Diagnosing Lateral Mixing in the Upper Ocean with Virtual Tracers: Spatial and Temporal Resolution Dependence

Abstract

Abstract Several recent studies diagnose lateral stirring and mixing in the upper ocean using altimetry-derived velocity fields to advect “virtual” particles and fields offline. However, the limited spatiotemporal resolution of altimetric maps leads to errors in the inferred diagnostics, because unresolved scales are necessarily imperfectly modeled. The authors examine a range of tracer diagnostics in two models of baroclinic turbulence: the standard Phillips model, in which dispersion is controlled by large-scale eddies, and the Eady model, where dispersion is determined by local scales of motion. These models serve as a useful best- and worst-case comparison and a valuable test of the resolution sensitivity of tracer diagnostics. The effect of unresolved scales is studied by advecting tracers using model velocity fields subsampled in space and time and comparing the derived tracer diagnostics with their “true” value obtained from the fully resolved flow.

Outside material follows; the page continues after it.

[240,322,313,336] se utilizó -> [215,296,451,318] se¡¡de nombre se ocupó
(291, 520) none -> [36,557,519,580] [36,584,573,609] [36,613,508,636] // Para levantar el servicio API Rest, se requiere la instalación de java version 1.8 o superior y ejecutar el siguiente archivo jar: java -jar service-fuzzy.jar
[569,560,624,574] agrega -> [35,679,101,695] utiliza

The authors find that eddy diffusivity and absolute dispersion, which are governed by large-scale dynamics, are insensitive to spatial sampling error in either flow. Measures that depend strongly on small scales, such as relative dispersion and finite-time Lyapunov exponents, are highly sensitive to spatial sampling in the Eady model. Temporal sampling error is found to have a more complicated behavior because of the onset of particle overshoot leading to scrambling of Lagrangian diagnostics. This leads to a potential restriction on the utility of raw altimetry maps for studying mixing in the upper ocean. The authors conclude that offline diagnostics of mixing in ocean flows with an energized submesoscale should be viewed with some caution.